(AVAILABLE DATA Opens)
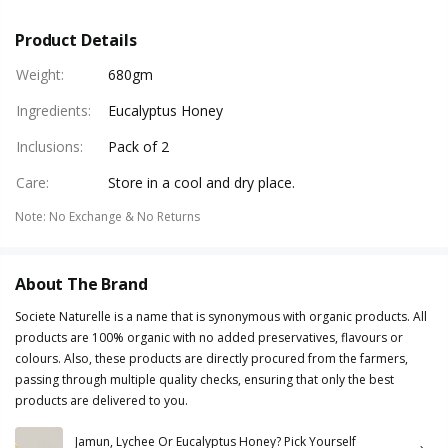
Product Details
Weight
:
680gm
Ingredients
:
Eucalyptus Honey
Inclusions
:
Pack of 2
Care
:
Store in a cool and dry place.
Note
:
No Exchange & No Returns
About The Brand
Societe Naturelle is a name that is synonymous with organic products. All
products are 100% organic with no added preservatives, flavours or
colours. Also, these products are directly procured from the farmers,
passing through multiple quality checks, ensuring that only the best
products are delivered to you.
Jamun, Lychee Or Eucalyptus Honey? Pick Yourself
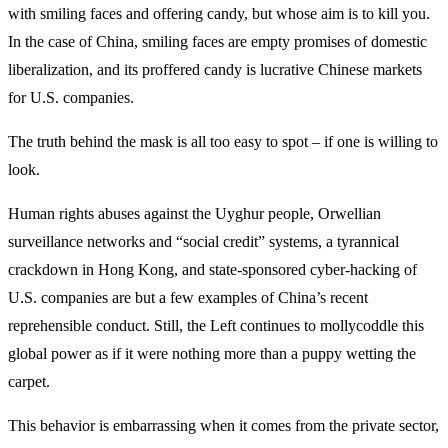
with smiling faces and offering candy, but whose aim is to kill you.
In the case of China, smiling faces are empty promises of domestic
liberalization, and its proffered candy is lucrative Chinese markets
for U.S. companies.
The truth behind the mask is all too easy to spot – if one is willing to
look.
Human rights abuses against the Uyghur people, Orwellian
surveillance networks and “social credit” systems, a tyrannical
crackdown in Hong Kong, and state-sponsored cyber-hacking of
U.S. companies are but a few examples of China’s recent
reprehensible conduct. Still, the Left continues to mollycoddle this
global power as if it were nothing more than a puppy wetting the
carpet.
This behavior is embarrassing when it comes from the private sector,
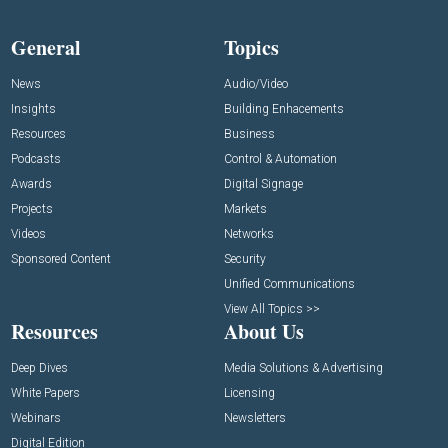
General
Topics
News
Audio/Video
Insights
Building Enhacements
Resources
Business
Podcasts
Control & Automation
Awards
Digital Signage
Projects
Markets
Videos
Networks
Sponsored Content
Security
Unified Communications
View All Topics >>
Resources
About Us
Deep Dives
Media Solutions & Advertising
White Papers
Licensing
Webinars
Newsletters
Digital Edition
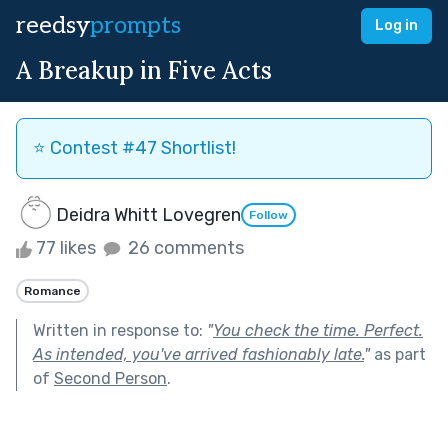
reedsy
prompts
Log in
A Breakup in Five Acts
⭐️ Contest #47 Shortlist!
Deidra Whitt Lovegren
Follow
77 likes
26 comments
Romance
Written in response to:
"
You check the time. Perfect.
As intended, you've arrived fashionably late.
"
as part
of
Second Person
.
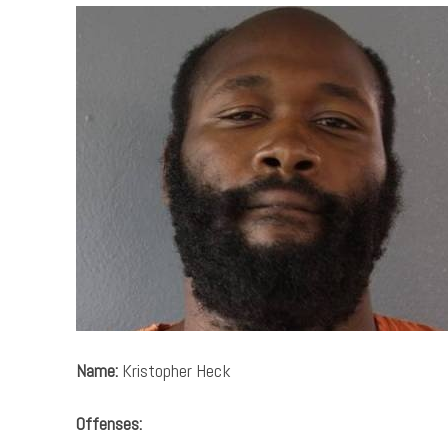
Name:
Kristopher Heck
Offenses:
(AVAILABLE DATA Closes)
▸ TO-DO ITEM:
Each line that contains the string "from" counts once; report how many such lines the entries have, giving only the number.

▸ TASK OUTPUT:
2